Pessoa na Intimidade, de Isabel Murteira França, é quase como uma história de vida na quarta pessoa; explico-me: o livro é constituído por uma extensa entrevista feita pela sobrinha de Fernando Pessoa à irmã de Fernando Pessoa. A sobrinha-neta traz características, pormenores da intimidade de Pessoa fundamentais para a composição de Pessoa em teatro; não sendo propriamente um estudo da obra pessoana, é Pessoa em pessoa o que mais me interessava para a interpretação na peça, o homem nas suas várias idades, o homem que ambicionava a grande obra e que se tornaria artista universal a título póstumo. O homem no seu quotidiano, o homem na família e a relação familiar, o neto de uma avó louca, e essa, sim, aqui ficcionada para dar o balanço e desenvolvimento ao fantástico do espetáculo e passando em revista a vida e a obra dele. Isso permitiu-me, enquanto ator que estuda uma personagem, encontrar pontos de contacto entre este homem, que tinha uma relação muito próxima e chegada à família – mesmo quando ele viveu em quartos alugados, estes ficavam perto da casa de familiares, esteve sempre na cidade de Lisboa e continuou a visitá-los com regularidade (Nogueira, 2015, pp. 57-65) –, que tinha um lado observador com que olhava para as coisas, para a vida e para as pessoas, tentando percebê-las, pôr-se no lugar delas, interiorizá-las, tudo isto sem precisar de se envolver diretamente com elas, para depois escrever; também eu uso a observação como tentativa de experiência para me colocar na pele do outro, na vida do outro, por distração, inspiração, e depois representação.

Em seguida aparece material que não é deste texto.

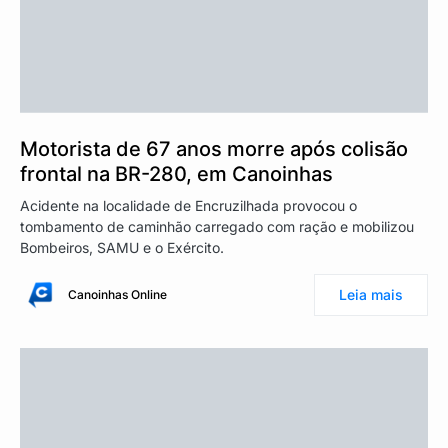
Motorista de 67 anos morre após colisão
frontal na BR-280, em Canoinhas
Acidente na localidade de Encruzilhada provocou o
tombamento de caminhão carregado com ração e mobilizou
Bombeiros, SAMU e o Exército.
Leia mais
Canoinhas Online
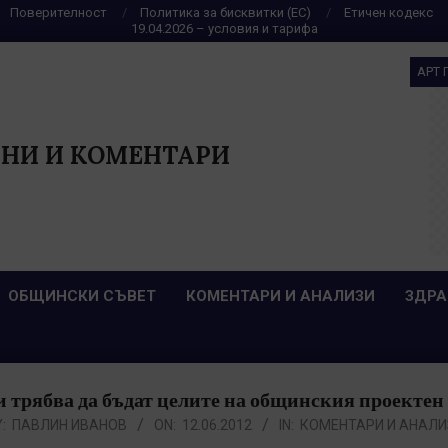
Поверителност
Политика за бисквитки (ЕС)
Етичен кодекс
19.04.2026 – условия и тарифа
АРТ 
НИ И КОМЕНТАРИ
ОБЩИНСКИ СЪВЕТ
КОМЕНТАРИ И АНАЛИЗИ
ЗДРА
 трябва да бъдат целите на общинския проектен
:
ПАВЛИН ИВАНОВ
ON:
12.06.2012
IN:
КОМЕНТАРИ И АНАЛИ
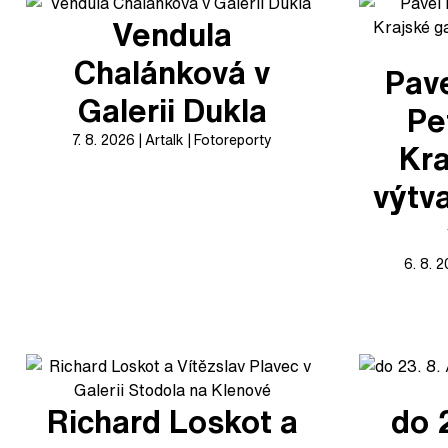
Vendula
Chalánková v
Pave
Galerii Dukla
Pe
7. 8. 2026
Artalk
Fotoreporty
Kra
výtv
6. 8. 
Richard Loskot a
do 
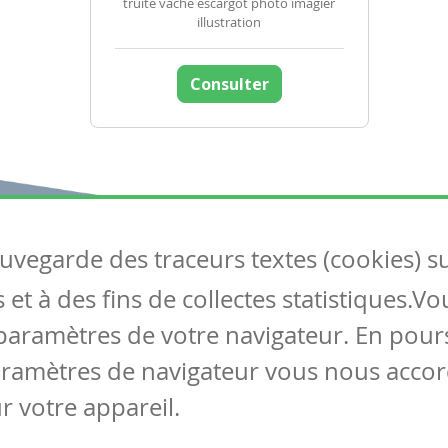
truite vache escargot photo imagier
illustration
Consulter
auvegarde des traceurs textes (cookies) s
Articles
S
et à des fins de collectes statistiques.V
Tous les articles
Co
Articles DYS
paramètres de votre navigateur. En pours
Articles TIC
aramètres de navigateur vous nous accor
Circulaires
r votre appareil.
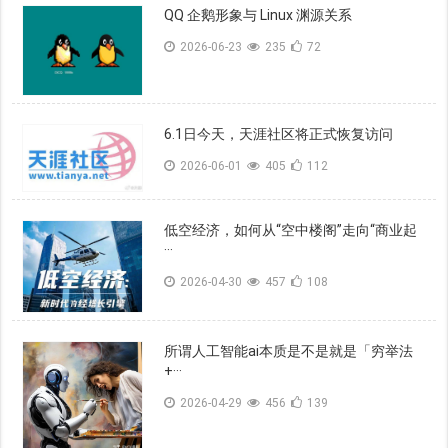
QQ 企鹅形象与 Linux 渊源关系
2026-06-23
235
72
6.1日今天，天涯社区将正式恢复访问
2026-06-01
405
112
低空经济，如何从“空中楼阁”走向“商业起
···
2026-04-30
457
108
所谓人工智能ai本质是不是就是「穷举法
+···
2026-04-29
456
139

Vida e Obra de Fernando Pessoa, história de uma geração, de João Gaspar Simões (crítico literário que ainda privou com o poeta e foi o seu primeiro biógrafo, um muito menosprezado prosador de ficção, que a investigação de Luísa Monteiro veio revalorizar em 2013) encaminhou-me para pormenores valiosíssimos para a interpretação que dei no espetáculo, em particular a sua descrição do pavor pessoano da loucura, no relato do seu andar peculiar, na evocação da morte e nos dias que a antecederam.

61 A obra de cariz fotobiográfico de Fernando Pessoa dirigida por Joaquim Vieira e com texto de Richard Zenith teve um papel fundamental pelas imagens coligidas e comentadas. Precisava de imagens do sujeito da minha investigação em contextos como os espaços da cidade e em família, para, através das figuras com quem se relacionava, imaginar uma relação entre eles nos seus hábitos rotineiros: imaginá-los a jantar ou sentados numa sala a conversar; tentar entrar nas suas vidas com uma suposta personalidade de Pessoa, entrar para dentro daquelas fotografias, ou melhor, primeiro com a minha personalidade, depois com a dele; visualizar pessoas de carne e osso, para além do que foi ficcionado, para além dos papéis, para além dos escritos biográficos, para além da literatura e da poesia. As fotografias são a matéria mais próxima da exatidão imaginosa que eu necessitava para este trabalho, ver aqueles rostos e tentar decifrar-lhes uma personalidade, uma vida e viajar até lá.